With the idea that I might have a very small egg business, here are some resources I have found...on the other hand, I have not been able to find anything useful on the laws that I need to comply with...

Sunday, October 12, 2008

22°F this morning in the coop

From Left to Right: White & Blakc Ameraucana, Maran Hen, Maran Rooster, back end of a Silver Laced Wyandotte, White Ameraucana (aka The Princess Chicken).

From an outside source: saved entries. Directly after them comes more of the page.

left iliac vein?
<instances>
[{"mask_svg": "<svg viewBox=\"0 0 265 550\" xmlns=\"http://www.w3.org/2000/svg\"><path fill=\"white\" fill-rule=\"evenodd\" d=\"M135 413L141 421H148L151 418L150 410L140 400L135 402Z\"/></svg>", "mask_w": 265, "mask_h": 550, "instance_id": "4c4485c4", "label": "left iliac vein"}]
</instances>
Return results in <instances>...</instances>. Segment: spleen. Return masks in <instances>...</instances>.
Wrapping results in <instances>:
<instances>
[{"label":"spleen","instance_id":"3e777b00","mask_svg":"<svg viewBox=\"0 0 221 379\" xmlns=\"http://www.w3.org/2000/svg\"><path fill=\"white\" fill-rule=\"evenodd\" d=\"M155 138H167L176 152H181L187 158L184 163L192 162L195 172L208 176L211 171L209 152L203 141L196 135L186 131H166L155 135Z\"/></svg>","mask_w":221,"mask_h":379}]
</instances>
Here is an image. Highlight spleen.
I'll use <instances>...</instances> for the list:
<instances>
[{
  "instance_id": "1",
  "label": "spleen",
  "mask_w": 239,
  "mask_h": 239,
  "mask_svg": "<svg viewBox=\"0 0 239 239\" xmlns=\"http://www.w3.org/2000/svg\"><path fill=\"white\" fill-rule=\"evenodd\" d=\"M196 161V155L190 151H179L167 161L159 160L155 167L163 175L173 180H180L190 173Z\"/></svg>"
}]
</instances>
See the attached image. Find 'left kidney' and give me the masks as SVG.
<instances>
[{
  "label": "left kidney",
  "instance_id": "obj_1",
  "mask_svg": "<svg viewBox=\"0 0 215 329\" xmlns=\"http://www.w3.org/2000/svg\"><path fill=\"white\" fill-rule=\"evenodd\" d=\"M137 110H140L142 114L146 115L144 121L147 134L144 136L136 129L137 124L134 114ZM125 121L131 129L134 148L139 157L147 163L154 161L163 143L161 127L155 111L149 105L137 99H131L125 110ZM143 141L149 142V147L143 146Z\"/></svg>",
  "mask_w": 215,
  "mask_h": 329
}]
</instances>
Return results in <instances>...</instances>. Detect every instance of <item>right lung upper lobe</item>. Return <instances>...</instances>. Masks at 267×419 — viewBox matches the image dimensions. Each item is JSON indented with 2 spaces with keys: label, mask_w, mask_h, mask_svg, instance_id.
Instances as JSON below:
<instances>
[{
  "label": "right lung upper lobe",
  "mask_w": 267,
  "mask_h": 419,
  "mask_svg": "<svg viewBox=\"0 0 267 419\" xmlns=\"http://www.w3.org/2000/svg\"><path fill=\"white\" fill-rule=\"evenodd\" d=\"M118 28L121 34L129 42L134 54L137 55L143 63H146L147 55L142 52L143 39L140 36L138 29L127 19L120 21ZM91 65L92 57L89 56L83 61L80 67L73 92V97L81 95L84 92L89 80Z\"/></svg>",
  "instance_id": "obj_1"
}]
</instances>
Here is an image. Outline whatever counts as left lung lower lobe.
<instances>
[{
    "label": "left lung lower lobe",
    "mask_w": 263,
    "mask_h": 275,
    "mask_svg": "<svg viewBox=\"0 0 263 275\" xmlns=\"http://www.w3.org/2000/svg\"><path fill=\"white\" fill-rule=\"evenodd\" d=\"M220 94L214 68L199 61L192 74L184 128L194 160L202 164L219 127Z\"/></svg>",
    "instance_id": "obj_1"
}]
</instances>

Of course, that was too cold for me to go mucking about in the wane morning light. All of these pictures were taken in the coop in the evening while it was a balmy 34°F.
Closer view of the Maran Hen (left) and Maran Rooster (right). It's difficult to tell in this photo, but the hens are all quite a bit darker in coloring, with little rose combs. The rooster is a lot larger than the hens, and his comb is traditional rooster looking, not rose at all. And, of course, he crows. A lot. And not just at sunrise, but whenever he darn well feels. He crows at me when I enter the coop and startle him, and he crows at my german shepard. I think he just likes to hear himself crow. The other two roosters don't crow nearly as much.
A trio of Silver Laced Wyandotte hens. They have almost no combs. I chose the Marans both for the dark brown eggs that they lay, and also, because, like the Wyandottes, they have small combs. I'm hoping this will help avert frost bite.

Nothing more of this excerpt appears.